4. The agent gathers context from memory, screen capture, files, or voice input.
5. The tool orchestrator selects MCP, Composio, workspace, or AWS-backed tools.
6. Long-running work is pushed into queue/storage paths instead of blocking the UI.
7. The response streams back while the conversation and useful context are persisted.For example, "summarize the emails from the design team and draft replies" can become a routed workflow: pull Gmail context through Composio, retrieve user tone from memory, create draft responses, schedule follow-ups, and keep the thread state available for the next instruction.
Component Breakdown
| Layer | Responsibility | Implementation |
|---|---|---|
| Desktop surface | Persistent assistant UI close to the user's work | Electron, React, TypeScript, Tailwind CSS |
| Routing layer | Accept messages and route them into active threads | Hono routes, API handlers, harness pool |
| Agent core | Decide whether the task needs a fast answer, a plan, or execution | Mastra agent modes |
| Context capture | Bring the user's real working context into the loop | screen capture, OCR, files, Deepgram voice input |
| Local memory | Keep conversation and semantic recall available without forcing everything into cloud state | LibSQL, embeddings |
| Tool orchestration | Connect the assistant to real workflows | MCP servers, Composio, workspace tools |
| Cloud workflow state | Handle durable files, graph state, and async tasks | AWS S3, DynamoDB, SQS |
Local-First vs Cloud-Backed
BlinkAI keeps the interaction loop local-first where it matters: desktop UI, visible context, thread state, and semantic memory can stay close to the user.
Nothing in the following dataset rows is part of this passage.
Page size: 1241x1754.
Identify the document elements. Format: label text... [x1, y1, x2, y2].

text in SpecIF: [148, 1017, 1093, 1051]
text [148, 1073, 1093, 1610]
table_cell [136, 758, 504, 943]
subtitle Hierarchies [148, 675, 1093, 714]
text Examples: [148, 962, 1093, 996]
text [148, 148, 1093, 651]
That keeps the assistant fast and avoids making every action depend on a remote product shell.
The cloud layer is used for the parts that benefit from durability and asynchronous execution:
- S3 stores uploaded files, shared documents, and object context.
- DynamoDB acts as the persistent knowledge graph layer for entities, workflows, and relationships.
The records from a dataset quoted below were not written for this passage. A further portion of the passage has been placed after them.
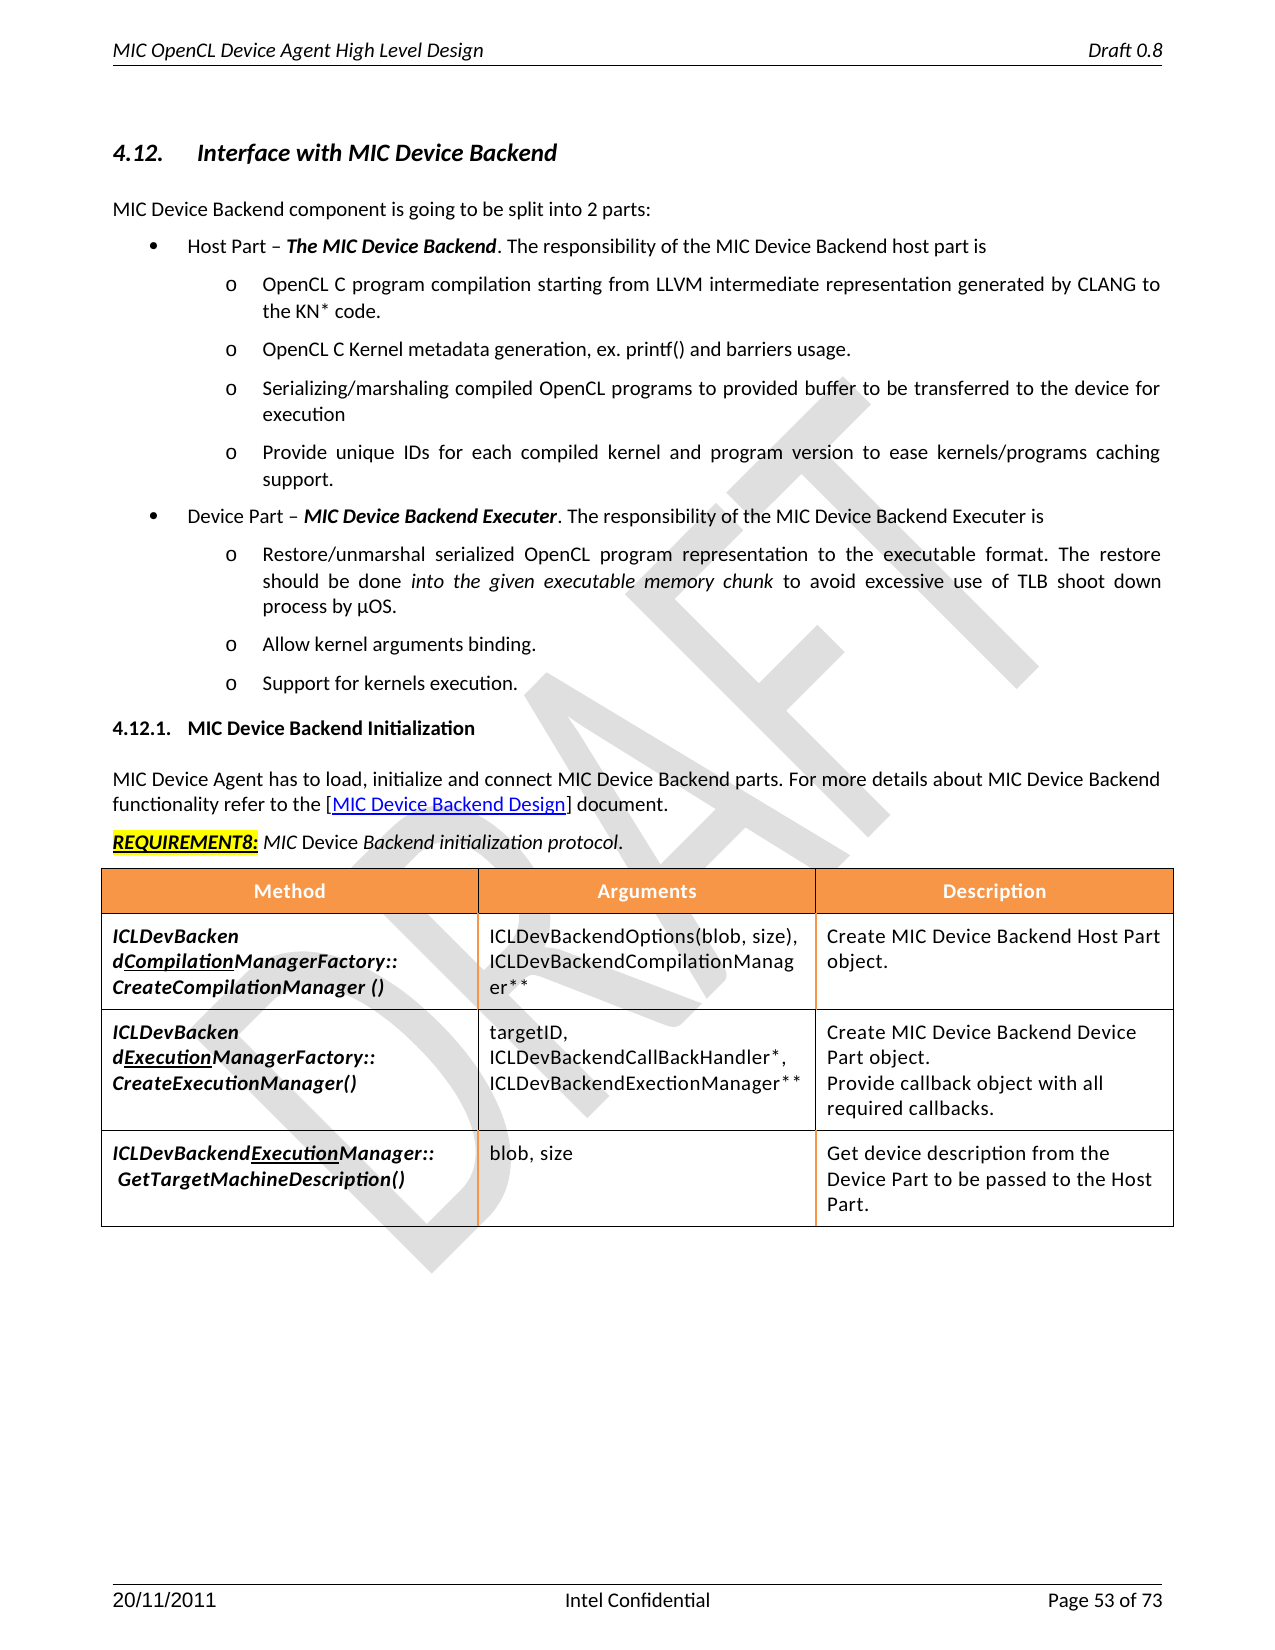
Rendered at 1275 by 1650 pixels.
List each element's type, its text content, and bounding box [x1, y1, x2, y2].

table_cell Create MIC Device Backend Host Part object. [817, 914, 1173, 1009]
list OpenCL C program compilation starting from LLVM intermediate representation generated by CLANG to the KN* code. [225, 272, 1162, 323]
table_cell blob, size [479, 1131, 815, 1226]
text REQUIREMENT8: MIC Device Backend initialization protocol. [112, 829, 1162, 855]
list Support for kernels execution. [225, 670, 1162, 697]
table_cell ICLDevBackendExecutionManagerFactory:: CreateExecutionManager() [102, 1010, 478, 1130]
table_cell ICLDevBackendOptions(blob, size), ICLDevBackendCompilationManager** [479, 914, 815, 1009]
list OpenCL C Kernel metadata generation, ex. printf() and barriers usage. [225, 336, 1162, 362]
table_cell ICLDevBackendCompilationManagerFactory:: CreateCompilationManager () [102, 914, 477, 1009]
subtitle Interface with MIC Device Backend [112, 137, 1162, 168]
table_cell ICLDevBackendExecutionManager:: GetTargetMachineDescription() [102, 1131, 477, 1226]
table_header Description [816, 869, 1173, 913]
list Provide unique IDs for each compiled kernel and program version to ease kernels/programs caching support. [225, 439, 1162, 491]
list Allow kernel arguments binding. [225, 631, 1162, 658]
list Restore/unmarshal serialized OpenCL program representation to the executable format. The restore should be done into the given executable memory chunk to avoid excessive use of TLB shoot down process by µOS. [225, 542, 1162, 619]
table_cell Create MIC Device Backend Device Part object. Provide callback object with all required callbacks. [816, 1010, 1173, 1130]
table_cell Get device description from the Device Part to be passed to the Host Part. [817, 1131, 1173, 1226]
text MIC Device Agent has to load, initialize and connect MIC Device Backend parts. For more details about MIC Device Backend functionality refer to the [MIC Device Backend Design] document. [112, 766, 1162, 817]
table_cell targetID, ICLDevBackendCallBackHandler*, ICLDevBackendExectionManager** [479, 1010, 815, 1130]
table_header Method [102, 869, 478, 913]
table_header Arguments [479, 869, 815, 913]
subtitle MIC Device Backend Initialization [112, 716, 1162, 741]
text MIC Device Backend component is going to be split into 2 parts: [112, 196, 1162, 221]
list Serializing/marshaling compiled OpenCL programs to provided buffer to be transferred to the device for execution [225, 375, 1162, 427]
list Device Part – MIC Device Backend Executer. The responsibility of the MIC Device Backend Executer is [150, 504, 1162, 529]
list Host Part – The MIC Device Backend. The responsibility of the MIC Device Backend host part is [150, 234, 1162, 259]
- SQS handles background work, delayed jobs, scraping tasks, and workflows that should not block the chat UI.
That split is the core architecture choice: local responsiveness for interaction, cloud durability for workflows.
Agent Modes
BlinkAI uses multiple agent paths instead of treating every request as the same kind of problem.
- FAST is for short, low-tool answers where loading heavy context would waste time.
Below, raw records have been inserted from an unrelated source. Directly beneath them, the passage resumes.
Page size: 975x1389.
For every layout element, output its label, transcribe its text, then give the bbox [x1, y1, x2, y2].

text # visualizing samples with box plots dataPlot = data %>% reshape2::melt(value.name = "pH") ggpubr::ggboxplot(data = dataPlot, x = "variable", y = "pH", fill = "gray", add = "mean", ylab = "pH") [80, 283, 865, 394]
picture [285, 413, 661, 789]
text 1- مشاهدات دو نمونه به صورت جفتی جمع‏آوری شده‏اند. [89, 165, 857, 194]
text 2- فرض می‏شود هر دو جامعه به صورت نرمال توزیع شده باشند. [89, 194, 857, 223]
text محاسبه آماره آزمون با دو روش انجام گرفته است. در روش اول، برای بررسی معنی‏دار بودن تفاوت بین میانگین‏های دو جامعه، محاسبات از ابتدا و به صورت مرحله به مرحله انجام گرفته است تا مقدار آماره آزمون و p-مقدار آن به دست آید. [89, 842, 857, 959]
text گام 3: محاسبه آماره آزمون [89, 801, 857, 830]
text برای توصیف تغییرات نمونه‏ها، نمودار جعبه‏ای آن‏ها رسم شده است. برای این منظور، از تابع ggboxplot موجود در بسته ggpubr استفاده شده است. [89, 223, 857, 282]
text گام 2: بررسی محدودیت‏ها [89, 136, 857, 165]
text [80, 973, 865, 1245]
- PLAN is for multi-step tasks that need decomposition before execution.
- BUILD is for action-heavy workflows where the assistant may call tools, touch files, or coordinate external services.
This keeps simple questions lightweight while still leaving room for deeper automation.
Tool Routing
The tool layer combines two ideas:
- MCP servers provide a standard way to attach local or community tools.
- Composio integrations provide broad access to SaaS workflows such as GitHub, Gmail, Google Calendar, and more.
The result is an assistant that can move from "what does this error mean?" to "create an issue, attach the context, and draft the follow-up" without changing surfaces.
What I Built
The project touches the full stack of an agent product:
- Electron desktop shell and React UI
- Mastra-based agent orchestration
- Hono/API routing and harness lifecycle management
- screen, voice, and file context ingestion
- local semantic memory
- MCP and Composio tool integrations
- AWS-backed file, graph, and queue infrastructure
- demo and web preview surface
What This Shows
BlinkAI shows the kind of AI system I like building: product-shaped, tool-aware, and close to real user workflows. It is not just a prompt wrapper. It combines desktop UX, agent architecture, memory, workflow automation, cloud infrastructure, and integration design into one assistant surface.
The most important proof is the architecture: BlinkAI is built around routing, context, memory, and execution. That is the difference between a chatbot demo and an assistant that can become part of someone's actual operating system for work.